Demands for restitution are part of a series of connected movements, led by Africans and diasporic communities, in response to the economic, social, cultural, political, and spiritual legacies of slavery and colonialism and towards constructing a more just future. By calling for restitution, we are asking for the return of objects that were taken from the African continent through conquest, plunder, theft, and colonialism. We also believe that objects that were taken through legitimate-but-unfair trade deals need to be reassessed.
How many objects are we talking about?
To give a sense of scale, the Musée du Quai Branly in Paris alone has a collection of 70,000 objects from sub-Saharan Africa. Many sources, including the influential 2019 Sarr-Savoy Report, refer to an estimate that 90 to 95 percent of African heritage is held in major museums outside the African continent. This comes from remarks made by Alain Godonou, then director of the Porto Novo School of African Heritage Benin, at the 2007 UNESCO Forum on Memory and Universality. Even if that estimate may be contested, it’s enough to know that there’s a significant imbalance between what is in collections on the African continent and what is in Western museums.

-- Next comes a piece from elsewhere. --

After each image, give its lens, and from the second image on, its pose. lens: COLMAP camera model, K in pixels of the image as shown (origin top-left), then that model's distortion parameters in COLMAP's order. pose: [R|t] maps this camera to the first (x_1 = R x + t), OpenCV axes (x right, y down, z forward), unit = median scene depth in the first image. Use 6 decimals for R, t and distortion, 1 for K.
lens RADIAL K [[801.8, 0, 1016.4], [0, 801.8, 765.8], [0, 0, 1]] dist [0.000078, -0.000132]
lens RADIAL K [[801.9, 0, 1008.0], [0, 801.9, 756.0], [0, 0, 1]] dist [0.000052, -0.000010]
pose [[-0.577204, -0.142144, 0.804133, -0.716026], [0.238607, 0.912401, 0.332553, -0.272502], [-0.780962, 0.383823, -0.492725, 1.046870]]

And what kind of objects are they?
One example would be the Queen Idia of Benin Mask, which the British Museum has refused to return and which is one of 4,000 artifacts looted by British soldiers during their conquest of the Benin Empire. Claims for restitution also cover human remains, including skeletons and body parts from human zoos and the most well-known forms of human remains taken from Africa for UK collections—the Egyptian mummies.
How has the African Foundation for Developmentpushed the movement forward?

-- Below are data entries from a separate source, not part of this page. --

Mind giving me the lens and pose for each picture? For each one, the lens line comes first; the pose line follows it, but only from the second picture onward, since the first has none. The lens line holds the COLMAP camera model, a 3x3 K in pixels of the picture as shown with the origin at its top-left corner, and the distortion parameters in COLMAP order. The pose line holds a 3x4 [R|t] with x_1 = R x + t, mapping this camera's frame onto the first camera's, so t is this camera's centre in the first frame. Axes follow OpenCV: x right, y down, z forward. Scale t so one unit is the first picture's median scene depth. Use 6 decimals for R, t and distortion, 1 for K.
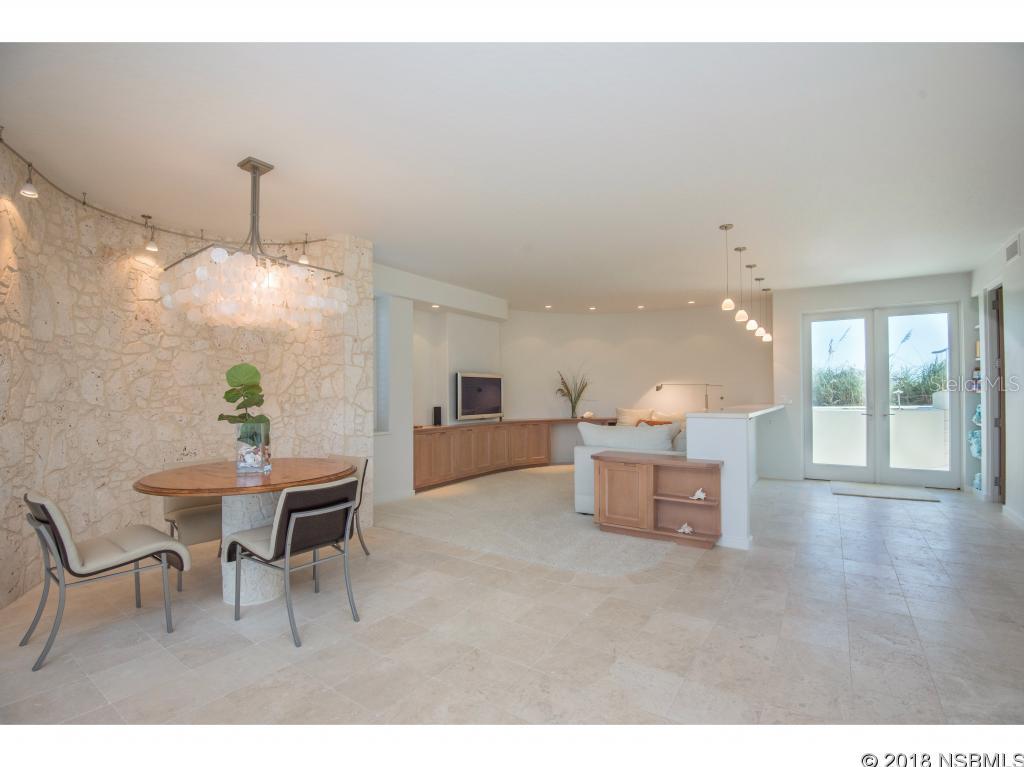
lens RADIAL K [[463.7, 0, 512.0], [0, 463.7, 383.5], [0, 0, 1]] dist [-0.027562, -0.000320]
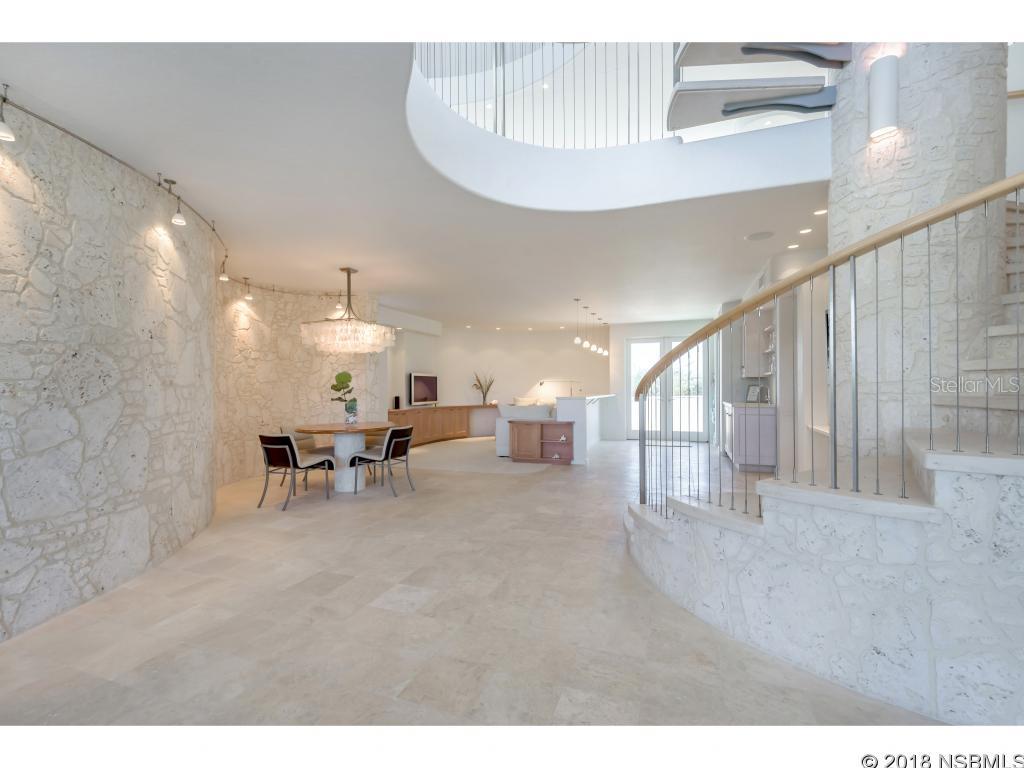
lens RADIAL K [[459.6, 0, 507.7], [0, 459.6, 385.8], [0, 0, 1]] dist [0.032615, -0.015768]
pose [[0.970137, 0.000676, 0.242558, -0.258957], [-0.004627, 0.999866, 0.015722, -0.011292], [-0.242515, -0.016375, 0.970009, -0.732172]]
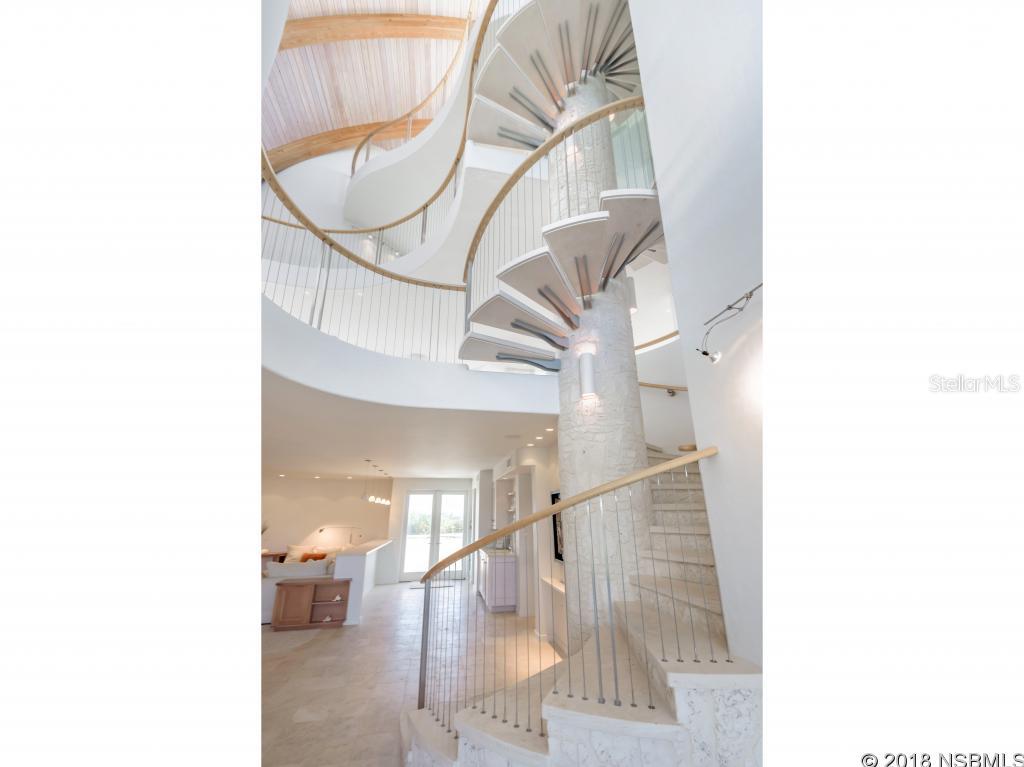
lens RADIAL K [[350.1, 0, 510.7], [0, 350.1, 406.6], [0, 0, 1]] dist [0.000856, 0.000005]
pose [[0.699781, 0.207673, 0.683504, -0.238617], [-0.008173, 0.959075, -0.283034, -0.111622], [-0.714310, 0.192475, 0.672840, -0.614244]]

One of our key initiatives is called the Return of the Icons program. It works to achieve restitution of stolen African artifacts and human remains from museums and other cultural institutions in the United Kingdom. As well as engaging and negotiating with museums and cultural institutions in control of
collections of stolen artifacts, our program is also raising awareness amongst the diaspora, especially the young, and creating new networks for advocacy and action.
For example, we’re working with individuals like Alain “Fusion” Clapham and other spoken-word artists on the #ReturnOfTheIconsChallenge; and establishing collaborations with the governments of Benin and Rwanda, JustGhana, Pitt Rivers Museum, Horniman Museum, SOAS, British Library, and the V&A, to address the barriers to restitution and create the conditions for return. We also partnered with New African Magazine on an editorial supplement that highlights a range of perspectives on the restitution movement.
Has there been any research about who cares about restitution, and why?
In the UK, where we are based, the conversation about restitution is shifting from “it’s not possible” to “how can we begin the process?” Our recently published Return of the Icons Project Mapping Report finds that restitution is greatly sought after by African governments and communities, as well as the African diaspora worldwide, as a matter of human dignity, cultural heritage and patrimony, and socio-economic development.
But there remains a gap in perception between the diaspora community and some museum professionals and the general public, who have no experience of being dispossessed of artifacts, and we need to address this through advocacy campaigns. We believe movements like Black Lives Matter that are campaigning against statues and other national symbols that glorify abusers and exploitation point the way forward.
Beyond righting historical injustice, are there any other benefits restitution could provide?
Yes, there are indications that restitution could provide economic benefits, too. An example of this is Ghana’s 2019 Year of Return program, which attracted over one million diaspora visitors and generated $1.9 billion in additional spending for the country, according to Ghanaian Minister of Tourism Barbara Oteng Gyasi, as reported by the BBC.
Other countries are making the connection between returning heritage and tourism policy, too. The Republic of Benin, for example, established a tourism agency for the promotion of heritage in 2016. For Benin, the restitution of cultural property has implications not only for attracting tourists, but also for cultural diplomacy and development more broadly.
What needs to happen now?
Collaboration is crucial. More than ever, AFFORD is keen to partner with other diasporic groups, governments, business, institutions in academia and the art world, and others to tackle the legacies of slavery and colonialism—whether in looted cultural artifacts and human remains, unfair trade practices, or structural racism that produces unequal outcomes in health, education, and justice.